_Your instructions_: Those lines of the records that contain "TABELA" are to be located and copied.

_Saved entries_:
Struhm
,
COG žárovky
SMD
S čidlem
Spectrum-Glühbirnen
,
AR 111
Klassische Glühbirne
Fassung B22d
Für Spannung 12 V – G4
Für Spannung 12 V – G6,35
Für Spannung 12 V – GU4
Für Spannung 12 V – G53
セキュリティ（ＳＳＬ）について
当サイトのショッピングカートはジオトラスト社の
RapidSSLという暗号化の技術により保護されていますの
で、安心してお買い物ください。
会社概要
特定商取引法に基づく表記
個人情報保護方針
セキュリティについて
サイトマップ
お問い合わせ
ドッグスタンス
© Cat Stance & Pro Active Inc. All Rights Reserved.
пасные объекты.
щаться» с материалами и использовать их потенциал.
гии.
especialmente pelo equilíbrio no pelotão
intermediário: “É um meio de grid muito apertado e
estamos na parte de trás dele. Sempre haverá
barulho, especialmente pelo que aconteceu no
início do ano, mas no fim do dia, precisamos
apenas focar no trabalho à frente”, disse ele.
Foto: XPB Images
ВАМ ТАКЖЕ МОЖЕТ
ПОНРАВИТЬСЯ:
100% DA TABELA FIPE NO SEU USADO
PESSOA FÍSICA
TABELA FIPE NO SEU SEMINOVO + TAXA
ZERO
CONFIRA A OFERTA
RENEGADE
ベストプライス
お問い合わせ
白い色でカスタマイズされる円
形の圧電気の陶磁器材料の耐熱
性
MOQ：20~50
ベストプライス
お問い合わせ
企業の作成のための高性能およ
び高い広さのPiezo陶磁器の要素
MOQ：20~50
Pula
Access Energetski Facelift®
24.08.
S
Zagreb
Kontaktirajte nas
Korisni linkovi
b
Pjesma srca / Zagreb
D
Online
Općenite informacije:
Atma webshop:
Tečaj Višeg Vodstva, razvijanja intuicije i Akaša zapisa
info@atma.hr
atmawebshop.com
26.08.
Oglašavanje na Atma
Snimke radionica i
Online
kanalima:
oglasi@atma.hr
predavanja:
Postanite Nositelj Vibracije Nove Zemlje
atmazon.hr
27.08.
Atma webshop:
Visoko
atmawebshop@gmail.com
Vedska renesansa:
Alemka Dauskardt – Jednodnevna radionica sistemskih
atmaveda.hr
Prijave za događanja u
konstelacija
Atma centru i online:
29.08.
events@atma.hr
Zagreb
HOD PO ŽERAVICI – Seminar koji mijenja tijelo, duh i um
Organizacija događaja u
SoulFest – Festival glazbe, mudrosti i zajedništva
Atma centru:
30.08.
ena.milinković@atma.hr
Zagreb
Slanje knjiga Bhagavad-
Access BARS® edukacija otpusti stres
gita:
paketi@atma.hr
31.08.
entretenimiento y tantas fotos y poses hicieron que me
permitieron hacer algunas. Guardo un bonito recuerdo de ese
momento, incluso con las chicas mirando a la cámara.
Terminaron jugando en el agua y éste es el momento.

_Exercise solution_:
100% DA TABELA FIPE NO SEU USADO
TABELA FIPE NO SEU SEMINOVO + TAXA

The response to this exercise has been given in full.